Which lines below contain "brown"? Copy every one of them.

• [Data listing]
____

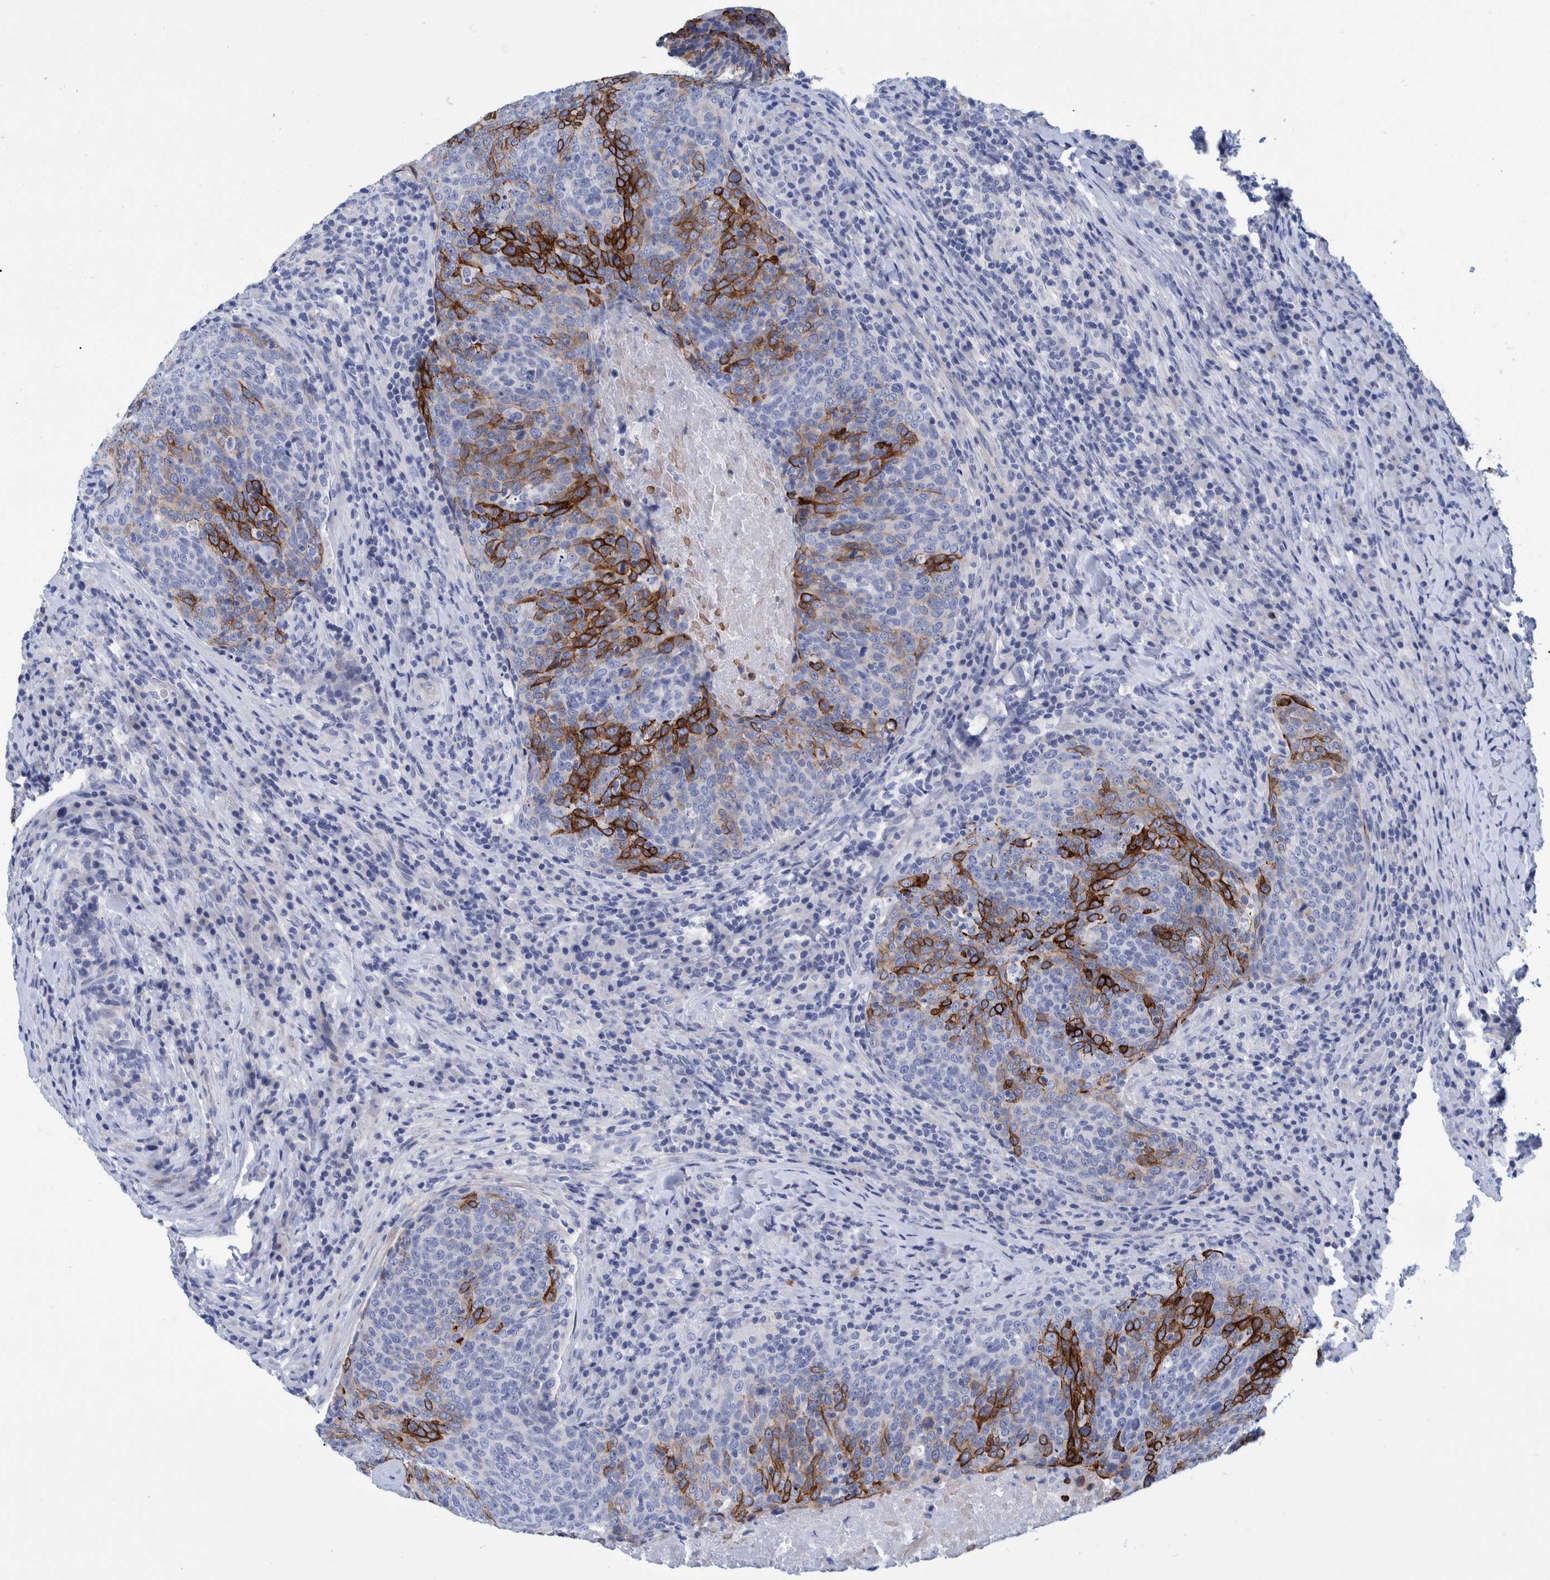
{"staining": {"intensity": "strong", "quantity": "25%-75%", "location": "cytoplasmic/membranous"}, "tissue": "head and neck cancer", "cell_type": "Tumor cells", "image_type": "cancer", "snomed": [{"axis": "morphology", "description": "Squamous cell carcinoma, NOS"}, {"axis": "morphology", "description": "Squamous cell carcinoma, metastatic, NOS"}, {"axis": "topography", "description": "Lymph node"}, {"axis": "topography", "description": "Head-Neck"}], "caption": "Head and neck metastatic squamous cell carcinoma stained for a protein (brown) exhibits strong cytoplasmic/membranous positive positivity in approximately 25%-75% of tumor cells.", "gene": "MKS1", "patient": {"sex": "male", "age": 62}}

____

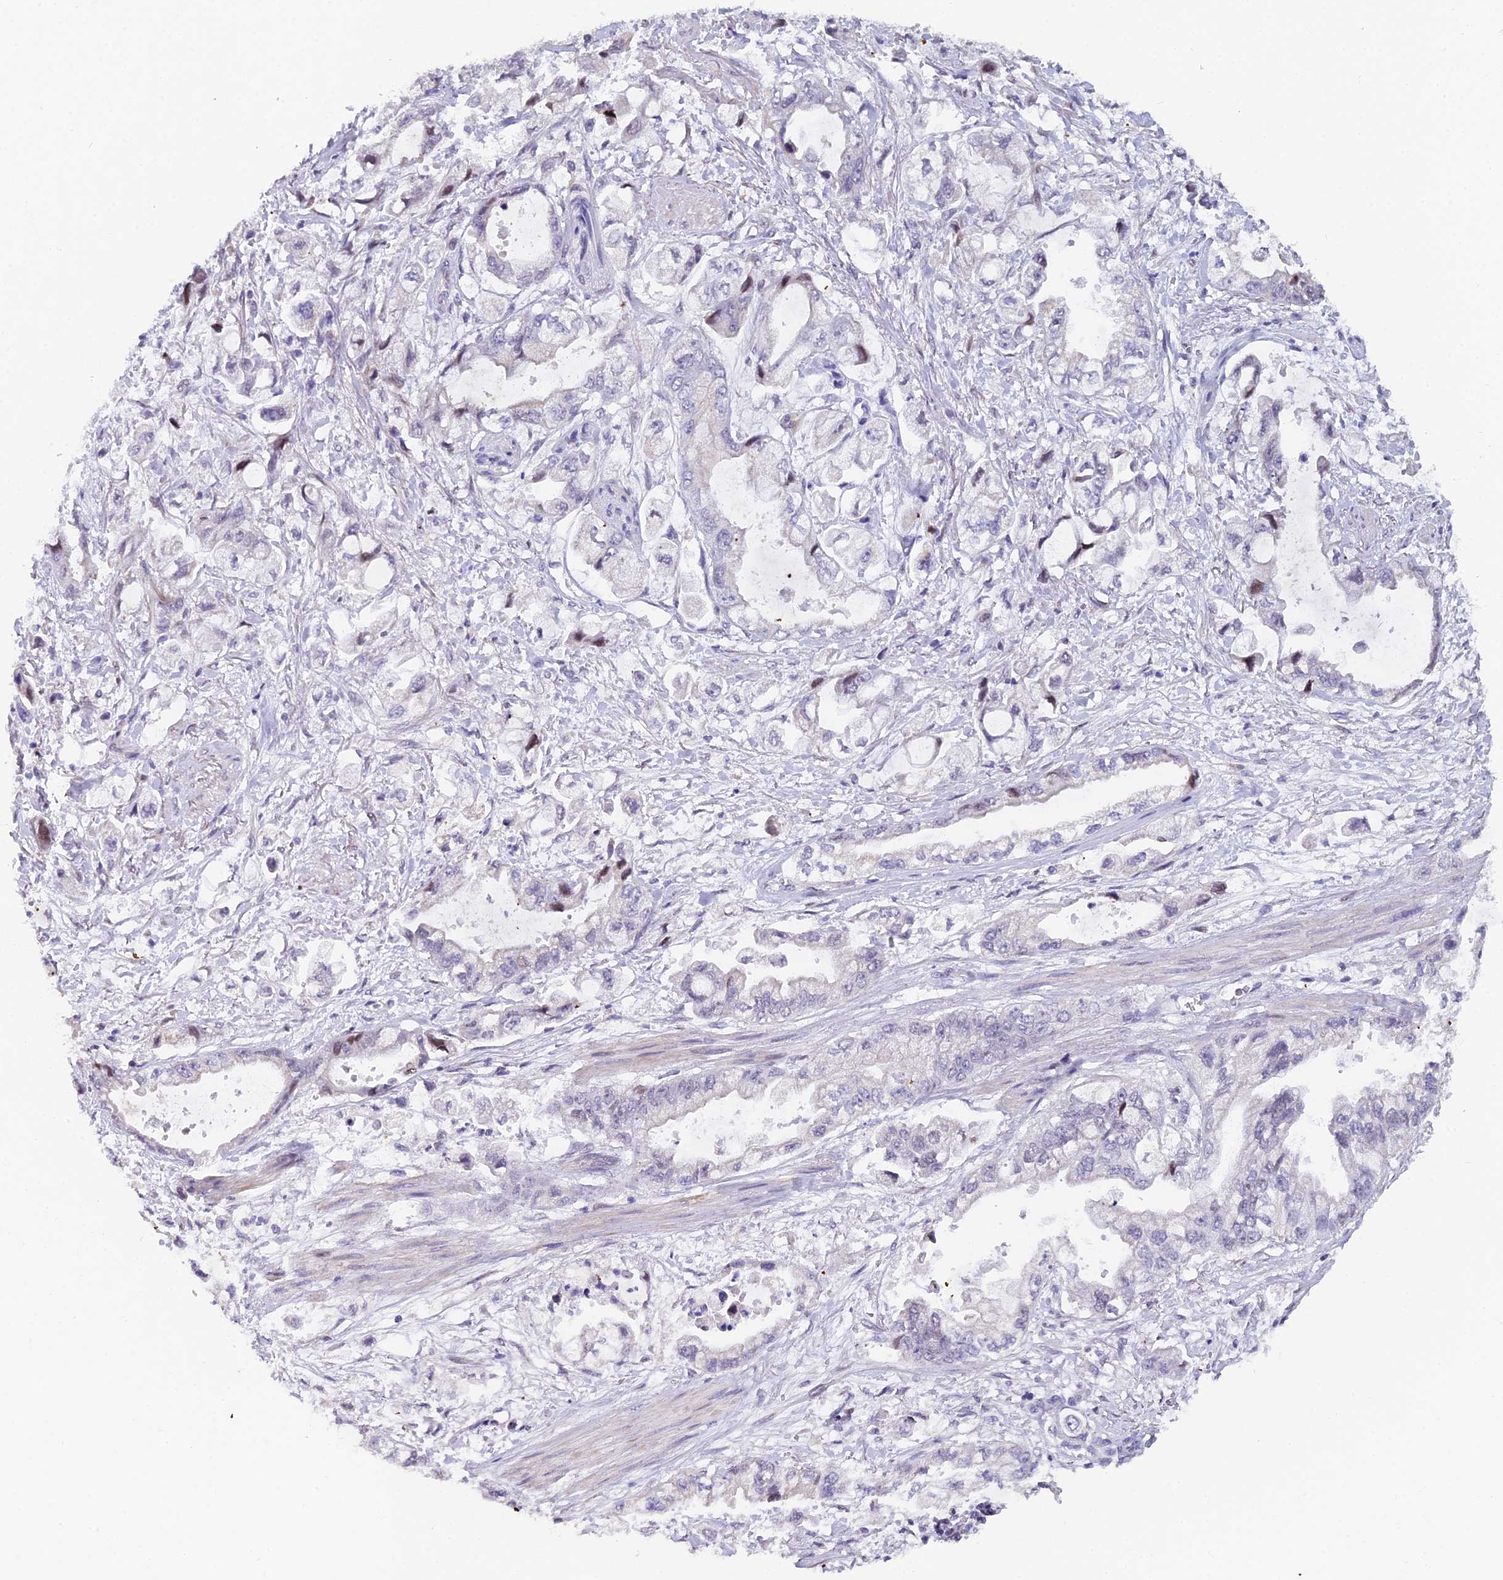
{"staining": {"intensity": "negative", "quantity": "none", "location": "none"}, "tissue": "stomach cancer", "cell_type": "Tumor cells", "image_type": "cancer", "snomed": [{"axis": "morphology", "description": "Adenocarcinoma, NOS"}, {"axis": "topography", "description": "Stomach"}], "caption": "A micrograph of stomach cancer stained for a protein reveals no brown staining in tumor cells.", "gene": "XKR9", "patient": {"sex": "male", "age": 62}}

____

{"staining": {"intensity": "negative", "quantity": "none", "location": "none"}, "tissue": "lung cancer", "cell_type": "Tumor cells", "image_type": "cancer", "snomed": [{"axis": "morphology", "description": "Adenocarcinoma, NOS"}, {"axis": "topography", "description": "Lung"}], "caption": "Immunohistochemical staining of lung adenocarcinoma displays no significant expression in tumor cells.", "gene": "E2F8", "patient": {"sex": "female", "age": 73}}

____

• [Answer section]
{"staining": {"intensity": "strong", "quantity": "25%-75%", "location": "cytoplasmic/membranous"}, "tissue": "head and neck cancer", "cell_type": "Tumor cells", "image_type": "cancer", "snomed": [{"axis": "morphology", "description": "Squamous cell carcinoma, NOS"}, {"axis": "morphology", "description": "Squamous cell carcinoma, metastatic, NOS"}, {"axis": "topography", "description": "Lymph node"}, {"axis": "topography", "description": "Head-Neck"}], "caption": "Head and neck metastatic squamous cell carcinoma stained for a protein (brown) exhibits strong cytoplasmic/membranous positive positivity in approximately 25%-75% of tumor cells.", "gene": "MKS1", "patient": {"sex": "male", "age": 62}}
{"staining": {"intensity": "negative", "quantity": "none", "location": "none"}, "tissue": "stomach cancer", "cell_type": "Tumor cells", "image_type": "cancer", "snomed": [{"axis": "morphology", "description": "Adenocarcinoma, NOS"}, {"axis": "topography", "description": "Stomach"}], "caption": "A micrograph of stomach cancer stained for a protein reveals no brown staining in tumor cells.", "gene": "XKR9", "patient": {"sex": "male", "age": 62}}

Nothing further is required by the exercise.